Passando dal concetto di target a quello di persona con i suoi reali interessi tracciati e aggiornati in tempo reale, per le aziende diventa possibile offrire al visitatore una Content Strategy che aumenta il livello di interazione con il Brand, in grado di offrire un’esperienza completa e personalizzata senza mai “puzzare” di marchetta.

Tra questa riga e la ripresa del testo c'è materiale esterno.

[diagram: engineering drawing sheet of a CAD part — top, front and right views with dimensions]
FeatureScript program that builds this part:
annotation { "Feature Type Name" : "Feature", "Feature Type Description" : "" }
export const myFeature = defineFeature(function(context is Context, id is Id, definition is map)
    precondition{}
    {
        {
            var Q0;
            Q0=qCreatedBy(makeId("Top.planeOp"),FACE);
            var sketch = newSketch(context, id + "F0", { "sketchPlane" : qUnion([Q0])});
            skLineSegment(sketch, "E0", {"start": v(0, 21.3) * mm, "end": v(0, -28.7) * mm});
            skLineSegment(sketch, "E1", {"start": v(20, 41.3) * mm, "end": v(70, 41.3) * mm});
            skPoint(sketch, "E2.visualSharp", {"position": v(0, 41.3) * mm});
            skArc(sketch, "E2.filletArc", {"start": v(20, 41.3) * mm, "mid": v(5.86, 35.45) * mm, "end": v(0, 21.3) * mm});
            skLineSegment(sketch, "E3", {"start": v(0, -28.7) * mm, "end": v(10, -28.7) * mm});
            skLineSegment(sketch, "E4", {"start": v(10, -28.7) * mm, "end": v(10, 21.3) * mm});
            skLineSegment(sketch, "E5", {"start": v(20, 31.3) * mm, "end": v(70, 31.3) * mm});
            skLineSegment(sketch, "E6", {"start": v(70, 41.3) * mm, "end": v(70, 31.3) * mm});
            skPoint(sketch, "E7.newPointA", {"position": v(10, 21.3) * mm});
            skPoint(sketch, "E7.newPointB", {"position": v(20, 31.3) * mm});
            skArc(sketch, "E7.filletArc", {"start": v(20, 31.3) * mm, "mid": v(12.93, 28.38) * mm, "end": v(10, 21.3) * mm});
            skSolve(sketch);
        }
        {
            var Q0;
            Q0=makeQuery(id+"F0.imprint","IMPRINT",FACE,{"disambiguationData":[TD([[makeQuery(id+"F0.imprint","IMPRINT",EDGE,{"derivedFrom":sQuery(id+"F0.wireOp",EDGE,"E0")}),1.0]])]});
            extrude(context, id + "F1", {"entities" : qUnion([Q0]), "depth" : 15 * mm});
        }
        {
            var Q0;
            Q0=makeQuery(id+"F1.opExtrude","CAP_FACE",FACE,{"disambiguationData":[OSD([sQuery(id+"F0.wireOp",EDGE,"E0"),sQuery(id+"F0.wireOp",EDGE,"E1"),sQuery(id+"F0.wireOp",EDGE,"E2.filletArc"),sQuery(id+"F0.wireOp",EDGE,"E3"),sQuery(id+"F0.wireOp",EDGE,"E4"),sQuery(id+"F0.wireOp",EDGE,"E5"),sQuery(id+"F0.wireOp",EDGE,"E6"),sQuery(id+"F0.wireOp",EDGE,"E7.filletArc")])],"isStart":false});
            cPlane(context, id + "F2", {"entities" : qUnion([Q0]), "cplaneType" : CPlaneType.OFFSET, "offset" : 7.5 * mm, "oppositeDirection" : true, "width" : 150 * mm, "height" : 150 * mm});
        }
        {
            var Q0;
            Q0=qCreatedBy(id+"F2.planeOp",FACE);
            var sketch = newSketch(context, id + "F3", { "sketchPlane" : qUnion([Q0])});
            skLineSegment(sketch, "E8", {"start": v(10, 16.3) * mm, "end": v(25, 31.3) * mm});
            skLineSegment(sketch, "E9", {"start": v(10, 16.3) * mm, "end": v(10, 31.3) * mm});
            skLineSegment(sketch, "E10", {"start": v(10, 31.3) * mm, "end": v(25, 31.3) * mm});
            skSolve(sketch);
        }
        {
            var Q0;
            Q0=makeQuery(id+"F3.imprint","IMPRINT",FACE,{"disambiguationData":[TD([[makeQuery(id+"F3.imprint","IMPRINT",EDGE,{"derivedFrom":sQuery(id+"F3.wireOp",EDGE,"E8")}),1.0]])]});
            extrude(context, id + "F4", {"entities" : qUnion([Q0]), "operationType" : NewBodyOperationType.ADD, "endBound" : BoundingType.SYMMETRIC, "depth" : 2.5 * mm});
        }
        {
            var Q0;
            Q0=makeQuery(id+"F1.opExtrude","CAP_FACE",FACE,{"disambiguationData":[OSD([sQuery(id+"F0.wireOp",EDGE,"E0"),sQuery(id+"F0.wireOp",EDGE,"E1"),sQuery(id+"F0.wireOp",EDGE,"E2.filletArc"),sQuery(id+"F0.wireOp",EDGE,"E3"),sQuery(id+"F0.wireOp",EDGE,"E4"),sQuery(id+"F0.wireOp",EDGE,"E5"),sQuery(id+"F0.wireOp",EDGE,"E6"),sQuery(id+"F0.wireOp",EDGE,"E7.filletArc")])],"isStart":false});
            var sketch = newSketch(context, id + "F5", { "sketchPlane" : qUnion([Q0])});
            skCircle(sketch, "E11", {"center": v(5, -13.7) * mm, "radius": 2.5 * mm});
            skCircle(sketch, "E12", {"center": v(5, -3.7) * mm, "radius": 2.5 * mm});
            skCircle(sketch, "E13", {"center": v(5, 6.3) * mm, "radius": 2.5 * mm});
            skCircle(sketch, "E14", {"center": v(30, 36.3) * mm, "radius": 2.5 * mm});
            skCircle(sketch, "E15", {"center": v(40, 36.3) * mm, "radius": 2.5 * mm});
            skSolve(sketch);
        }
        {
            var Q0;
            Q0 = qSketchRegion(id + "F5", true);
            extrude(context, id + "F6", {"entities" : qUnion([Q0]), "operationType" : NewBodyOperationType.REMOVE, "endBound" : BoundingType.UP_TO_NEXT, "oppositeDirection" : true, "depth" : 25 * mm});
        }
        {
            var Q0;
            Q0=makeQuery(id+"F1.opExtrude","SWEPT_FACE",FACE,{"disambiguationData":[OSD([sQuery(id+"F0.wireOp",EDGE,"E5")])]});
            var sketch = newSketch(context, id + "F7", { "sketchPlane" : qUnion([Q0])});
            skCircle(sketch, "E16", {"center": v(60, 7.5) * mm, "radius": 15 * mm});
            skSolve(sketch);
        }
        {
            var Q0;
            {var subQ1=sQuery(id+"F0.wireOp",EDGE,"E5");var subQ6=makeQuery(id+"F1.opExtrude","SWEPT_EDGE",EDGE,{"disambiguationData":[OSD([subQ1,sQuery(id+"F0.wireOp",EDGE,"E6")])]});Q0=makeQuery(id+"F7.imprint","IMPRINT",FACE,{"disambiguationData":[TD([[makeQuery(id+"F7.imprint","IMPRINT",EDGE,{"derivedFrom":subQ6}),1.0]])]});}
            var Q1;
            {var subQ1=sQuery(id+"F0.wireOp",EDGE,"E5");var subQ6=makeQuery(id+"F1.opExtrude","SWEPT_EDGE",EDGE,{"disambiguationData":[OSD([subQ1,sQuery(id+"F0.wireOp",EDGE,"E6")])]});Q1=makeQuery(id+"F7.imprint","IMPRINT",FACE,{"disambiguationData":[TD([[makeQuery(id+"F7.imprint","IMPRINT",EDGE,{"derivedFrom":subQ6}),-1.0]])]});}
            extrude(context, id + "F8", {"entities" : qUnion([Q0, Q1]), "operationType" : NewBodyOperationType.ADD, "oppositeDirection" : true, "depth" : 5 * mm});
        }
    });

In questa direzione di “profilazione intelligente” si sta muovendo anche Radio RTL 102.5 la quale, grazie ai motori AI di THRON, sta cominciando a misurare le performance dei contenuti visualizzati per raccogliere dati strategici sugli interessi dell’audience che possono essere utilizzati per personalizzare l’offerta pubblicitaria che in questo modo si fa sempre più aderente con quello che piace veramente agli ascoltatori risultando così meno invasiva e allo stesso tempo più gradita, con conseguenze positive in termini di ingaggio.